By “blowing up walls,” I mean most of all, blowing up the arrogant, unreflecting assumptions which tell us we have nothing in common with 98% of people who ever lived, so we don’t really have to think about them. Since, after all, if you assume the fundamental break, the only theoretical question you can ask is some variation on “what makes us so special?” Once we get rid of those assumptions, decide to at least entertain the notion we aren’t quite so special as we might like to think, we can also begin to think about what really has changed and what hasn’t.”
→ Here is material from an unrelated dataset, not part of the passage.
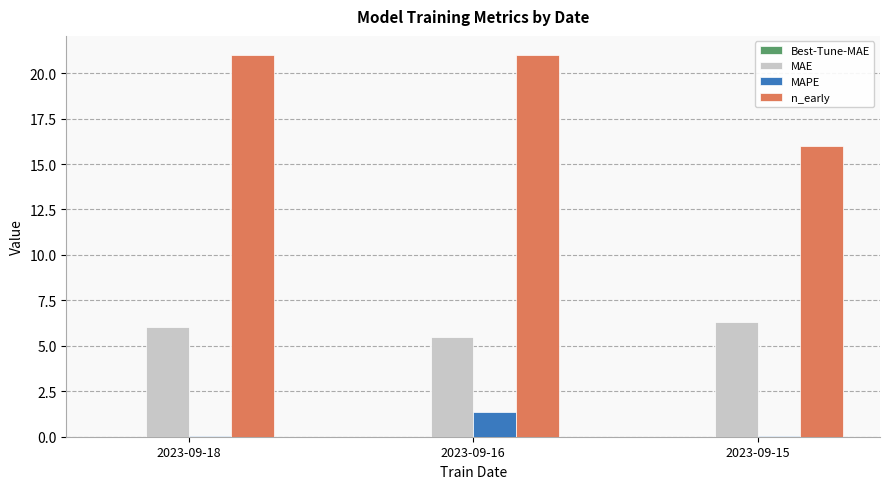

What is the maximum value shown in the chart?

21.0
-David Graeber, 2004 (Fragments on an Anarchist Anthropology. Chicago: Prickly Paradigm Press. Pg 47)
The English Malady
“Since our wealth has increas’d, we have ransak’d all the parts of the globe to bring together its whole stock of materials for riot, luxury, and to provoke excess…Is it any wonder, then, that the diseases which proceed from idleness and fullness of bread, should increase in proportion, and keep equal pace with those improvements of the matter and cause of disease?”
-George Cheyne, early advocate of vegetarianism, 1733
(via Stuffed & Starved. Raj Patel. Brooklyn NY: Melville House. 2007. pg 77.)